Sula on the other hand experiences many traumas in her whole life. An instance is when he was a child when there was the death of Chicken Little whom she accidentally threw him in the river. This affected Sula as it made her be impulsive in her actions and indifferent about others. Another trauma took place when he watched a child fall down the stairs and watched her mother burn to death. Lack of Sula's empathy is indicated when she seduced the husband of her best friend. Also, she has been left impulsive through her responses. "Sula was distinctly different and she lived an experimental life - ever since her mother's remarks sent her flying up those stairs, ever since her one major feeling of responsibility had been exorcized on the bank of a river with a closed place in the middle" (Morrison, 118-119).
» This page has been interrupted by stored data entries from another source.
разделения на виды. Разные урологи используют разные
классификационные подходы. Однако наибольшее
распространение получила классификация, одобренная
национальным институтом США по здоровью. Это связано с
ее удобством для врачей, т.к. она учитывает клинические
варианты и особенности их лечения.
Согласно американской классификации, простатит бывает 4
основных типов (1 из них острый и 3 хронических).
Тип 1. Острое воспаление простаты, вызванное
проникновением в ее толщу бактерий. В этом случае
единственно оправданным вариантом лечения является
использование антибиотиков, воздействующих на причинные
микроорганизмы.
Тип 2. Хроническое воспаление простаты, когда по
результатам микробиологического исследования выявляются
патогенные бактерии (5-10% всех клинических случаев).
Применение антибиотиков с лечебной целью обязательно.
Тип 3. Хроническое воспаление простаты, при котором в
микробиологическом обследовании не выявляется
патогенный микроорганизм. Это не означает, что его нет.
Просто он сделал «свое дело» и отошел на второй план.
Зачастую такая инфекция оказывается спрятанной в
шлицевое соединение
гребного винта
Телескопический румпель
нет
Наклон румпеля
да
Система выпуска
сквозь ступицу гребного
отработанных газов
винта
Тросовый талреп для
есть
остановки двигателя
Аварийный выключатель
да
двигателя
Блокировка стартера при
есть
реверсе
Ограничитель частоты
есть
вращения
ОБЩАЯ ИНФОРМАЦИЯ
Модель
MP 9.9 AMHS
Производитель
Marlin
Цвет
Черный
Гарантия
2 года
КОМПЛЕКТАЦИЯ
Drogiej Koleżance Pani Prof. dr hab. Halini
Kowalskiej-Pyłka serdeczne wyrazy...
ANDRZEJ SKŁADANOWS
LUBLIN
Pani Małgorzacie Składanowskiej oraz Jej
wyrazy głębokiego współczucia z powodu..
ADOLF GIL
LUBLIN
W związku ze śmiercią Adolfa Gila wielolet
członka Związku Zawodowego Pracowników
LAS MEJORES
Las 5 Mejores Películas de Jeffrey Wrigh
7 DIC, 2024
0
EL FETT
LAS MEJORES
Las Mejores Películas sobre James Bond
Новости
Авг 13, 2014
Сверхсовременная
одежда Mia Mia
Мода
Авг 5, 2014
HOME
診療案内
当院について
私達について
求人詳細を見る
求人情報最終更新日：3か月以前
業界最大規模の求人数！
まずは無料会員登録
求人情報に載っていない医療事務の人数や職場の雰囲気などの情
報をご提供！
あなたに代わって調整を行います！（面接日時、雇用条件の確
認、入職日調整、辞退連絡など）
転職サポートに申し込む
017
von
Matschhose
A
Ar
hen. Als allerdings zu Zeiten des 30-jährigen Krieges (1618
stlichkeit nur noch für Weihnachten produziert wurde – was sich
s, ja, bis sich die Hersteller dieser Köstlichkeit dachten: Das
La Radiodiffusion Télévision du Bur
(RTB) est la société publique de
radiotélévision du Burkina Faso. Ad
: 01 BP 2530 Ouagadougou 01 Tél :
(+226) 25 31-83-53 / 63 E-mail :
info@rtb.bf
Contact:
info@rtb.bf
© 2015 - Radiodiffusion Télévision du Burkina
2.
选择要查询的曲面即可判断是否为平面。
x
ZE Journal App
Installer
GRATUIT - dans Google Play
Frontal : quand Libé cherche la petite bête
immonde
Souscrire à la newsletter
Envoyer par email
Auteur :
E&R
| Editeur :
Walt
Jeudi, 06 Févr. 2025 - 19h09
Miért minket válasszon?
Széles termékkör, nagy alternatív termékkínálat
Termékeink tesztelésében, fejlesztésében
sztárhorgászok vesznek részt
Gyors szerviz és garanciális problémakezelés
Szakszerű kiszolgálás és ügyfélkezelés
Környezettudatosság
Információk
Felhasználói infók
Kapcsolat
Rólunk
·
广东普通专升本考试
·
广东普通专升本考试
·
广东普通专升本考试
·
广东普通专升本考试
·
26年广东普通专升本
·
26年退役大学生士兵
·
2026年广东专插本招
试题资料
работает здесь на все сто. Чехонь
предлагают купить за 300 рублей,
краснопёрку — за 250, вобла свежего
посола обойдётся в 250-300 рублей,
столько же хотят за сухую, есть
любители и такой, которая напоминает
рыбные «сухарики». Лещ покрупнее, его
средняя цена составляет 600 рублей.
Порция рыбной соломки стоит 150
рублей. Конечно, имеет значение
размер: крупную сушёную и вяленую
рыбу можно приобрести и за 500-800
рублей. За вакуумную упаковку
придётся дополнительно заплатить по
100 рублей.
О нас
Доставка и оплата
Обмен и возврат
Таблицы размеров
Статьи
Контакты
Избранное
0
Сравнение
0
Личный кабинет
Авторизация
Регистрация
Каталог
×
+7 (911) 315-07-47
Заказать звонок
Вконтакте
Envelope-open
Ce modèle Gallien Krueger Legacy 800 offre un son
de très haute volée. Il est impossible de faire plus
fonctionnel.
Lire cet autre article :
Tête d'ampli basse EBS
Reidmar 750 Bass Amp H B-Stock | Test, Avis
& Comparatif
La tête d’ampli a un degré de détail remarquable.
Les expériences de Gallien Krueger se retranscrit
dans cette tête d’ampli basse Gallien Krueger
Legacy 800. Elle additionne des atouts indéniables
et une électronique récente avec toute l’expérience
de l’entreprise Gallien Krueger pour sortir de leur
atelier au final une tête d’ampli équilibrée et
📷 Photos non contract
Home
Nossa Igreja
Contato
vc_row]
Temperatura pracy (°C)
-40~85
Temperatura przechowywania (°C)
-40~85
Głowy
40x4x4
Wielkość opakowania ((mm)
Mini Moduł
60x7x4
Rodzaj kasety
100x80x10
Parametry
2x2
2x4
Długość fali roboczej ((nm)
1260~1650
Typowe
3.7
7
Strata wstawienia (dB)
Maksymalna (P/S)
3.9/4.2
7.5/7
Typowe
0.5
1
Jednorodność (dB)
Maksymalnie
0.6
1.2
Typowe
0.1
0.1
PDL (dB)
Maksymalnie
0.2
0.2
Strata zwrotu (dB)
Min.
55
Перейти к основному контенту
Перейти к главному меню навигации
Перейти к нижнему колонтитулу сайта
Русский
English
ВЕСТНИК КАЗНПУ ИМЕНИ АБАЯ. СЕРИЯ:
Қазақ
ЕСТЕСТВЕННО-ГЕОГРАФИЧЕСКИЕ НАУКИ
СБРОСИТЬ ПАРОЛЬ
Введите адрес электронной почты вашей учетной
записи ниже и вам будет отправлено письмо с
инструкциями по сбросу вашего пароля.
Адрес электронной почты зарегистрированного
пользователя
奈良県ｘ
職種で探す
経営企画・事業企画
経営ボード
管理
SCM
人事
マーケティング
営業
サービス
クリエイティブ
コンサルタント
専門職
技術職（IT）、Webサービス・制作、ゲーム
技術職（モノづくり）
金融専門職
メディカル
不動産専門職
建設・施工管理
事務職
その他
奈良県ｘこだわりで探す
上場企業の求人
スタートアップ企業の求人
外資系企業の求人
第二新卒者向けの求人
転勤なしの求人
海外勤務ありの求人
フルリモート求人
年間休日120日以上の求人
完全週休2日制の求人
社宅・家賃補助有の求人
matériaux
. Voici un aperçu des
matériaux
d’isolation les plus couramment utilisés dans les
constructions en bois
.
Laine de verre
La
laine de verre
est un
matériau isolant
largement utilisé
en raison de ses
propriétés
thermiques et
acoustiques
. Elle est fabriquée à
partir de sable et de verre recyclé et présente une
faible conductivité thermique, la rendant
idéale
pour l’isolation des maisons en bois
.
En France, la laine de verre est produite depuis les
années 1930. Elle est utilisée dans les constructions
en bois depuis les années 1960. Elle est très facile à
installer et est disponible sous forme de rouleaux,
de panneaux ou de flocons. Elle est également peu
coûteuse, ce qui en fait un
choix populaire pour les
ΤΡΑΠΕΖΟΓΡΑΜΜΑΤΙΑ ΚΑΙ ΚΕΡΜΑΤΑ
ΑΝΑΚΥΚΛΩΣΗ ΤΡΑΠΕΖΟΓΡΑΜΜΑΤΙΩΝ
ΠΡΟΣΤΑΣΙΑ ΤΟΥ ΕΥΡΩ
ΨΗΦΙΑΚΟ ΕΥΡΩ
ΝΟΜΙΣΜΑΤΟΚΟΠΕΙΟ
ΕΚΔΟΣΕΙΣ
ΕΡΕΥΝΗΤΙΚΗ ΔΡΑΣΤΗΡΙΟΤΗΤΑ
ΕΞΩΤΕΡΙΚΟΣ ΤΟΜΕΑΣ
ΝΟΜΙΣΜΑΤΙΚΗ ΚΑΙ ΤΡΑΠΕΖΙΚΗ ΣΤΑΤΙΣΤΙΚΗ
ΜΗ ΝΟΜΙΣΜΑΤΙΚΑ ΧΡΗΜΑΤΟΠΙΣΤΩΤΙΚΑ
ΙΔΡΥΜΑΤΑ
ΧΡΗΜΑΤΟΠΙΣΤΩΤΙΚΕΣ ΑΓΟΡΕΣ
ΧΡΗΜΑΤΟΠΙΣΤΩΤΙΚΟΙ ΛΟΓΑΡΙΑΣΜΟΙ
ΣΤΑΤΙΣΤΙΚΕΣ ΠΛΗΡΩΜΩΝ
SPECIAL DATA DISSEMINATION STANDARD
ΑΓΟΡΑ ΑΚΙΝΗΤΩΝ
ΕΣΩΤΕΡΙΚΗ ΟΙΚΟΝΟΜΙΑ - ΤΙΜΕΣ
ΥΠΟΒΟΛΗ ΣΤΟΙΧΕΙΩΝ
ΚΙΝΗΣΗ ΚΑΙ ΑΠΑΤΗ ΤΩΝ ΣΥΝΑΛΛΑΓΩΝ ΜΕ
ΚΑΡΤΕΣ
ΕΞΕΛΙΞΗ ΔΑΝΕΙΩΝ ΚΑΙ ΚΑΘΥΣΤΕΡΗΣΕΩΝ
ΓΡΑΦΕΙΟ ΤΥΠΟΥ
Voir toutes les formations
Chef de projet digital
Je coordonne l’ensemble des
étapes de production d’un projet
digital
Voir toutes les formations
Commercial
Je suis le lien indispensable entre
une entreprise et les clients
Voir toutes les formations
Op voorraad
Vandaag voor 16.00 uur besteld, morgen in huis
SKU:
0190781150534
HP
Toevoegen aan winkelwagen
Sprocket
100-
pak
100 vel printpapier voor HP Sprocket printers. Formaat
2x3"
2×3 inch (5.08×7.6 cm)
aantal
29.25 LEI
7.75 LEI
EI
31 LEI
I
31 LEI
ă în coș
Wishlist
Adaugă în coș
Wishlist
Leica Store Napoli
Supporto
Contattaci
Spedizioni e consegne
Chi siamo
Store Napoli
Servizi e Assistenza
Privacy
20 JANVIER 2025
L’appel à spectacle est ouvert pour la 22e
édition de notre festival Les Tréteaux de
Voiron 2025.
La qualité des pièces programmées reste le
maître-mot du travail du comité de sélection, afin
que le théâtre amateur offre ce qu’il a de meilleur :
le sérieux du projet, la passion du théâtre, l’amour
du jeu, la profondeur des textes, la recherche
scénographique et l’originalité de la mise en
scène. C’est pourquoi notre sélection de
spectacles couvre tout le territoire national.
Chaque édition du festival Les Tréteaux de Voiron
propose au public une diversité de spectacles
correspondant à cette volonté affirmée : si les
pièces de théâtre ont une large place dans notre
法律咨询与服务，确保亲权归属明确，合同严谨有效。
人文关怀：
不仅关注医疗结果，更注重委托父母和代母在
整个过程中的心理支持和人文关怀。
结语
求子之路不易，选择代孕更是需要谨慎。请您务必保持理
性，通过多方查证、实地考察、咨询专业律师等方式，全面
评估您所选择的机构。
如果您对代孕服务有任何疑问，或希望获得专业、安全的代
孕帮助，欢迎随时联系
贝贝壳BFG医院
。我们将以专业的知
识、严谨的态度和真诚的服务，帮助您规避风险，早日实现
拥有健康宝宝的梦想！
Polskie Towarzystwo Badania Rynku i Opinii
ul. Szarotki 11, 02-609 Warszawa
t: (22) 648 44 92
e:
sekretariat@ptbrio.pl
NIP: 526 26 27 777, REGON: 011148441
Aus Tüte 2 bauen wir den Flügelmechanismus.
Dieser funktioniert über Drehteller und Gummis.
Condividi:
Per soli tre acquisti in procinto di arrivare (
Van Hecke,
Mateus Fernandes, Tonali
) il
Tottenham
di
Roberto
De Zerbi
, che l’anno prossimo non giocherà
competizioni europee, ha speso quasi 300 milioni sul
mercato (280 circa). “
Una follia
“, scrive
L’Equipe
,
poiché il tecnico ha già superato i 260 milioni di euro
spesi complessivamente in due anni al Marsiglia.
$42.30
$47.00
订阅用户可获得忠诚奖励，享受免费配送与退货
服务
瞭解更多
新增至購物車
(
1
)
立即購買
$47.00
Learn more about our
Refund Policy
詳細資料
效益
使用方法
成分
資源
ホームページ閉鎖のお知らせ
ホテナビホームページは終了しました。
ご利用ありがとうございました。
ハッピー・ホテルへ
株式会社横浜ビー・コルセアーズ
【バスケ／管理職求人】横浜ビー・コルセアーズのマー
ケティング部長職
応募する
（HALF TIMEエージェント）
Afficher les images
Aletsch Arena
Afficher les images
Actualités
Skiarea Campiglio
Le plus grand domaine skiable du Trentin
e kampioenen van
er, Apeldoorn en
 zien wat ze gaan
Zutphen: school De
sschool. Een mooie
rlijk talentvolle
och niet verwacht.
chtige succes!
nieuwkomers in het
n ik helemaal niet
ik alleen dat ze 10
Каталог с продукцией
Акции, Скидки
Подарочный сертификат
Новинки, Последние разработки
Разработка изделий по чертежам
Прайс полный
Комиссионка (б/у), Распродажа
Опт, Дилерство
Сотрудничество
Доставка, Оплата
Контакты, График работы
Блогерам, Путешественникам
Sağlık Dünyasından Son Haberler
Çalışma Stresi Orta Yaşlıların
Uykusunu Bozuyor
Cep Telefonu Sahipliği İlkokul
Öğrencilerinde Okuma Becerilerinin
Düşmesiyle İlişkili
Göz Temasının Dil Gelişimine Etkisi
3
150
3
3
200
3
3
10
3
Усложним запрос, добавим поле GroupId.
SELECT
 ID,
All these experiences have taught Saula that there is no one that u can count on and no self to count on either. Her experimental life has made her act irrationally without considering the feelings of others. Bryant gives an insight as to why she does so, "The recognition of the complementary nature of their difference is gradual, and for Nel, who seems more reflective than Sula, her consciousness of their relative strengths and weakness occurs in connection to traumatic events" (Bryant, 737). This led to the destruction of Sula especially with everyone surrounding her.
Nel experiences a gray ball depression when her husband, Jude cheats on her with her best friend, Sula. Morrison notes that "Nel was amidst of it, hating it and scared of it, as it was too much to not only lose Jude but also have no Sula to talk to" (110). Though Nel tries to ignore it, the depression state follows her around making her to "spend the whole summer with the gray ball, the little ball of fur and string and hair" (109). The condition has made her block out the light due to the suffering she undergoes through that were as a result of traumatic events.
Shadrack's mental illness is a metaphor in the novel, Sula by Toni Morrison. The untreatable stress changes the outlook of such individuals suffering from mental illness thus grievously harming their relationship with one another and leading to ultimate tragic ends. Although there are people that can help Plum, Sula, and Nel to change their traumatic experience into a healthy one, they are unable to do so since they have less knowledge of the PTSD condition. Toni Morrison has tried to show how different relationships have brought death between characters. Although such relationships are strengthened through death though grieving moment, lots of relationships are negatively affected throughout Sula. Medallion community saw Shadrack's action as a crazy one and disregarded it, but in the end, they saw its impact and were able to join him. Therefore, Morrison has brought out the issue of Mental illness in his character in a unique way so as to create a strong impact on the reader.
Works Cited
Bryant, Cedric Gael. "The Orderliness of Disorder: Madness and Evil in Toni Morrison's Sula." Black American Literature Forum. Vol. 24. No. 4. St. Louis University, 1990.
Morrison, Toni. Sula. Christian Bourgois, 2015.